Quelques prêtres et religieuses aux comportements étranges hantent encore les rues …
Les frères Larrieu, Arnaud (56 ans) et Jean-Marie (55 ans), natifs de Lourdes sont des « cinglés » de cinéma. Dès leur enfance, ils ont filmé leur entourage (caméras 8 mm, puis 16 mm) dans leur lieu de vie, avant de réaliser après quelques courts et moyens métrages, leur premier long : Un homme, un vrai – 2003. Attachés à leur région, ils reviennent sans cesse dans les montagnes de leur enfance : Le Voyage aux Pyrénées (2008), Les Derniers jours du monde (2009), Vingt et une nuits avec Pattie (2015). Tralala (120’) est leur neuvième œuvre de fiction écrite et réalisé par le duo cinématographique.

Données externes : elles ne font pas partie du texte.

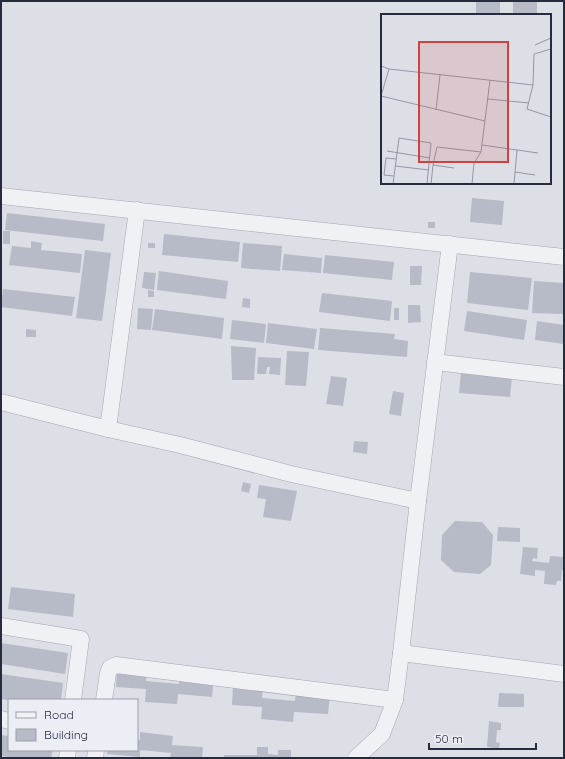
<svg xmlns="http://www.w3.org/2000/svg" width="565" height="759" viewBox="0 0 565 759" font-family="Quicksand,sans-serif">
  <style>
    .building { fill: #b7bac7 }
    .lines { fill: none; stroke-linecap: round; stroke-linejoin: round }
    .minor-casing { stroke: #a2a5b1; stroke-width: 17 }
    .minor { stroke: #f0f1f5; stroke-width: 16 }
    .inset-road { fill: none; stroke: #9497a3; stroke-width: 1 }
    .view { fill: #ce4340; fill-opacity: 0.15; stroke: #ce4340; stroke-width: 2 }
    .inset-edge { fill: none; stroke: #262b3d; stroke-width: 2 }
  </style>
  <rect width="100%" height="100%" fill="#dddfe7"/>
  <g class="building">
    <rect x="476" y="1" width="24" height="14"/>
    <rect x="513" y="1" width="24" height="14"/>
    <path d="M 472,198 L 504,201 L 502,225 L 470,222 Z"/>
    <path d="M 7,213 L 105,224 L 103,241 L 5,230 Z"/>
    <rect x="428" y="222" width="7" height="6"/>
    <rect x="3" y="231" width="7" height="13"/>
    <path d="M 164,234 L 240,242 L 238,262 L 162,255 Z"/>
    <path d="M 31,241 L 42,243 L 41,250 L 82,254 L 80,273 L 9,265 L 12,246 L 31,248 Z"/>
    <rect x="148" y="243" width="7" height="5"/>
    <path d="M 243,243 L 282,246 L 280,271 L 241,268 Z"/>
    <path d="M 85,250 L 111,253 L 102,321 L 76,318 Z"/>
    <path d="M 284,254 L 322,258 L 321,273 L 282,270 Z"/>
    <path d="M 325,255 L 394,262 L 392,280 L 323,273 Z"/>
    <path d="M 410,266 L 422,266 L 421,285 L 410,285 Z"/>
    <path d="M 159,271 L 228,281 L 226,299 L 157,290 Z"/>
    <path d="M 144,272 L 156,273 L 154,290 L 142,288 Z"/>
    <path d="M 470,272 L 532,278 L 528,310 L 467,303 Z"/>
    <path d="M 534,281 L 564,283 L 564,314 L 532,313 Z"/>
    <path d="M 3,289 L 75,297 L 72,316 L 1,307 Z"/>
    <path d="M 148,290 L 154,291 L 154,297 L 148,297 Z"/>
    <path d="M 322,293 L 392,301 L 390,321 L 319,312 Z"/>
    <path d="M 243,298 L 250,299 L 250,308 L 242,307 Z"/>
    <path d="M 408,305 L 420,305 L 421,322 L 408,323 Z"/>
    <path d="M 138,308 L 153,309 L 151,330 L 137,329 Z"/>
    <rect x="394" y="308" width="5" height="12"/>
    <path d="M 155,309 L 224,318 L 222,339 L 152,330 Z"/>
    <path d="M 467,311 L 527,320 L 524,340 L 464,331 Z"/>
    <path d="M 232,320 L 266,324 L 264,343 L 230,339 Z"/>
    <path d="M 537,321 L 564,325 L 564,344 L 535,340 Z"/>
    <path d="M 268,323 L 317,329 L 314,349 L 266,343 Z"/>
    <path d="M 320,328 L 395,334 L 394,339 L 408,341 L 407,357 L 318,350 Z"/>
    <path d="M 26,329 L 36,330 L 36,337 L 26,337 Z"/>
    <path d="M 231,346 L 256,348 L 254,380 L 232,380 Z"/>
    <path d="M 287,351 L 309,352 L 306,386 L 285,385 Z"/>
    <path d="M 258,357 L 281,358 L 280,375 L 269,374 L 270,367 L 267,367 L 266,374 L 257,374 Z"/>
    <path d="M 461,372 L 512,377 L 510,397 L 459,393 Z"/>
    <path d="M 331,376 L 347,378 L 343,406 L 326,404 Z"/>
    <path d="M 393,391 L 404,393 L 401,416 L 389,414 Z"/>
    <path d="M 354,441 L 368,442 L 367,454 L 353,452 Z"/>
    <path d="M 243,482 L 251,484 L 249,493 L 241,491 Z"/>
    <path d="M 259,485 L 297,491 L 291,521 L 263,517 L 266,499 L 257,498 Z"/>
    <path d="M 455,521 L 482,522 L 493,535 L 491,565 L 480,574 L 454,572 L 441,560 L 442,535 Z"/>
    <path d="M 498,527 L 520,528 L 520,542 L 497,541 Z"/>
    <path d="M 523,547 L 538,548 L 537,559 L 533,558 L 532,561 L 549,563 L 550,556 L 564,557 L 564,570 L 562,570 L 561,581 L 557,581 L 556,585 L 544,584 L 545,571 L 535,570 L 535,576 L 520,574 Z"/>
    <path d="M 11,587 L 75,594 L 73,617 L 8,609 Z"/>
    <path d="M 1,643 L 68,653 L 65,674 L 1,664 Z"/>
    <path d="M 117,668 L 147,671 L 146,681 L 179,684 L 179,675 L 214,678 L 212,697 L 178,694 L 177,704 L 145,702 L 146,689 L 116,687 Z"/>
    <path d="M 1,674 L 63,683 L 61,700 L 9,700 L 1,699 Z"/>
    <path d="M 233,686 L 263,688 L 262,698 L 295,701 L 296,692 L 330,695 L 328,714 L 294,712 L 293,722 L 261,719 L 262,707 L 232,705 Z"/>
    <path d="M 499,693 L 524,694 L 524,707 L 498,707 Z"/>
    <path d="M 489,721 L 501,723 L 501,730 L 497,730 L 496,742 L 500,743 L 499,749 L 487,747 Z"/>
    <path d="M 140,732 L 173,736 L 172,745 L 203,747 L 202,758 L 170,758 L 171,753 L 140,750 L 140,757 L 107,754 L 108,750 L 137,750 L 137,739 L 140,740 Z"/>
    <path d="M 1,735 L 9,736 L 9,750 L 53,750 L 51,758 L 14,758 L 1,756 Z"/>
    <path d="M 257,747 L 268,747 L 268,754 L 278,755 L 278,750 L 291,750 L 291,758 L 224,758 L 224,755 L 257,755 Z"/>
  </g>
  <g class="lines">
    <defs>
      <g id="minor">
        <path d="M 1,196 L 564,257"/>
        <path d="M 435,362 L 564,377"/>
        <path d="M 1,402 L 108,429 L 180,445 L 291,474 L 418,501"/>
        <path d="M 108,429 L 137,210"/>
        <path d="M 1,626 L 81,639 L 73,700"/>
        <path d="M 401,653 L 564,674"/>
        <path d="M 104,700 L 108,673 L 110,668 L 116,665 L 395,700"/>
        <path d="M 1,719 L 9,721"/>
        <path d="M 67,758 L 68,750"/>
        <path d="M 95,758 L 96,750"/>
        <path d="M 356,758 L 382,734 L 395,700 L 401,653 L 418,501 L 450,244"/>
      </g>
    </defs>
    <use href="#minor" class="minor-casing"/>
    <use href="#minor" class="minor"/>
  </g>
  <g transform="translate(381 14)">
    <rect width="170" height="170" fill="#dddfe7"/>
    <path class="inset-road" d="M 154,31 L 170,24M 170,35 L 153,40 L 152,71 L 146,95 L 170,103M 0,52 L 8,55 L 152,71M 0,82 L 104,107M 0,82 L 8,55M 107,85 L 148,89M 55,96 L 59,61M 101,131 L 136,136 L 133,170M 136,136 L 157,139M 6,137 L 49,144M 52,151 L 56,133 L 100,138M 14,152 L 48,156M 134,158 L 154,161M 13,162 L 3,161 L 5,144 L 15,145M 12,170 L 18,124 L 50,129 L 46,170M 50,170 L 52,151 L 73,154M 91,170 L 93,149 L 100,138 L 109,66"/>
    <path class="view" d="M 38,28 L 127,28 L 127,148 L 38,148 Z"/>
    <rect width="170" height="170" class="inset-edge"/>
  </g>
  <rect width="565" height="759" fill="none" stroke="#262b3d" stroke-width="4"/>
  <rect x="8" y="699" width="130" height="52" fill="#eceef5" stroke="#9da0ab"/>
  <rect x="16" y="712" width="20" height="6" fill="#f0f1f5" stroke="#9da0ab"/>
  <text x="44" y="719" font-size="12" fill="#262b3d">Road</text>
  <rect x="16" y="729" width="20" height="12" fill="#b7bac7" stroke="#9da0ab"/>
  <text x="44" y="739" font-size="12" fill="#262b3d">Building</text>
  <path d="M429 743v6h107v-6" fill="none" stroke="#262b3d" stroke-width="2"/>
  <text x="435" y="743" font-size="12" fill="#262b3d" stroke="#eceef5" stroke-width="3" paint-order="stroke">50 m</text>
</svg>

Avec Tralala qui clôt, provisoirement, une filmographie conséquente (18 opus) les frères Larrieu ont voulu fabriquer une comédie musicale et burlesque au temps du Covid 19. En effet, le tournage a débuté fin août 2020 en pleine pandémie, d’où les masques de protection qu’ils ont intégrés dans de nombreuses scènes. Tous les acteurs chantent avec leur voix (en direct ou en play-back) des chansons originales, pour la plupart d’auteurs-compositeurs reconnus : Mathieu Amalric (Tralala) du Philippe Katerine ; Bertrand Belin (Seb) des chansons de sa composition ; Mélanie Thierry (Jeannie) du Jeanne Cherhal ; Maïwenn (Barbara) de l’Etienne Daho et Jean-Louis Perrot, etc. Les références à Jacques Demy (Les Parapluies de Cherbourg - 1964, Les Demoiselles de Rochefort - 1967) sont évidentes mais les coréalisateurs échappent habilement à ce modèle français, ainsi qu’aux standards indépassables, aux budgets vertigineux (chorégraphies complexes, longues répétitions, orchestrations importantes, etc.) de la comédie musicale hollywoodienne : Le Danseur du dessus (Top Hat – 1935) avec Fred Astaire (1899/1987), Chantons sous la pluie (Singin in The Rain – 1952) avec Gene Kelly (1912/1996). La chorégraphe Mathilde Monnier anime quelques passages dansants du film, avec un vocabulaire gestuel simplifié, toujours en situation, que les interprètes non danseurs, peuvent réaliser sans être ridicules.
Le résultat de ce cocktail improbable (chants par des non chanteurs, danses par des non danseurs) des frères Larrieu est épatant. De ce duo qui construit des histoires embrouillées résulte, pour Tralala, un long métrage charmant autour de la personne d’un imposteur/enchanteur, Tralala (Mathieu Amalric, cinquième film avec les duettistes !) qui tel Boudu sauvé des eaux (1932) de Jean Renoir (1894/1979) avec Michel Simon (clochard chevelu et barbu comme Tralala !) perturbe la bourgeoisie provinciale (Lourdes, vidée de ses pèlerins). Cette difficile gageure a été accomplie avec brio !
Tralala a été projeté au Festival de Cannes 2021 hors compétition.